Assignment: Rewrite the entries below with every "Person at" replaced by "Figure at" and all other text left unchanged. Omit the pictures.

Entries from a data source
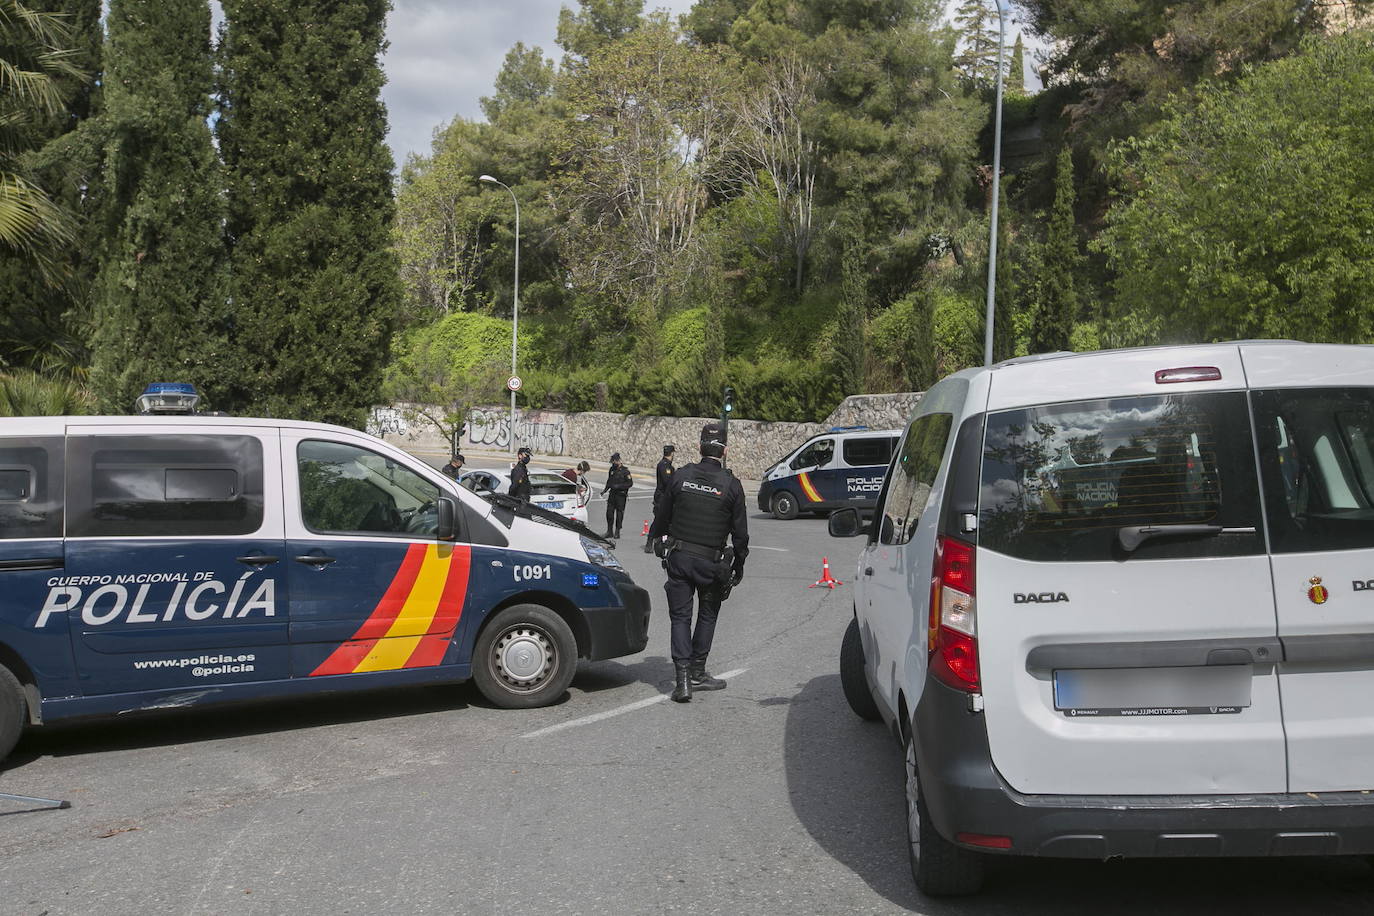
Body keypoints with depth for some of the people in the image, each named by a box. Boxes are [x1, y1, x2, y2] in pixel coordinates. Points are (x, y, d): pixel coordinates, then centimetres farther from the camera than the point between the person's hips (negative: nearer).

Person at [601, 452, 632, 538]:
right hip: (612, 494, 5)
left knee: (619, 513, 1)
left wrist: (619, 486, -17)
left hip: (621, 495, -5)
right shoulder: (612, 469, 9)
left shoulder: (625, 471, -8)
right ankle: (609, 531, 12)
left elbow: (630, 483, -10)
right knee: (609, 512, 2)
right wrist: (605, 490, 9)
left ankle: (617, 532, 9)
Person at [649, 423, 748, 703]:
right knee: (707, 616, 17)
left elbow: (662, 516, 8)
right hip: (712, 562, -1)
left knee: (680, 616, 6)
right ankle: (697, 673, 21)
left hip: (679, 556, 1)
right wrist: (739, 564, 10)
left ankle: (682, 679, -4)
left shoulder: (681, 477, -2)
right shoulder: (731, 485, -6)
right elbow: (740, 531, -2)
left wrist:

Task answer:
Body keypoints with depth for some of the people in the image, each named by a box. Boxes are [x1, y1, x2, y2] in pixel coordinates. Points are (x, y, d): pixel coordinates, then centimetres farther from the camera than the point between the person's hips (negative: nearer).

Figure at [601, 452, 632, 538]:
right hip: (612, 494, 5)
left knee: (619, 513, 1)
left wrist: (619, 486, -17)
left hip: (621, 495, -5)
right shoulder: (612, 469, 9)
left shoulder: (625, 471, -8)
right ankle: (609, 531, 12)
left elbow: (630, 483, -10)
right knee: (609, 512, 2)
right wrist: (605, 490, 9)
left ankle: (617, 532, 9)
Figure at [649, 423, 748, 703]:
right knee: (707, 616, 17)
left elbow: (662, 516, 8)
right hip: (712, 562, -1)
left knee: (680, 616, 6)
right ankle: (697, 673, 21)
left hip: (679, 556, 1)
right wrist: (739, 564, 10)
left ankle: (682, 679, -4)
left shoulder: (681, 477, -2)
right shoulder: (731, 485, -6)
right elbow: (740, 531, -2)
left wrist:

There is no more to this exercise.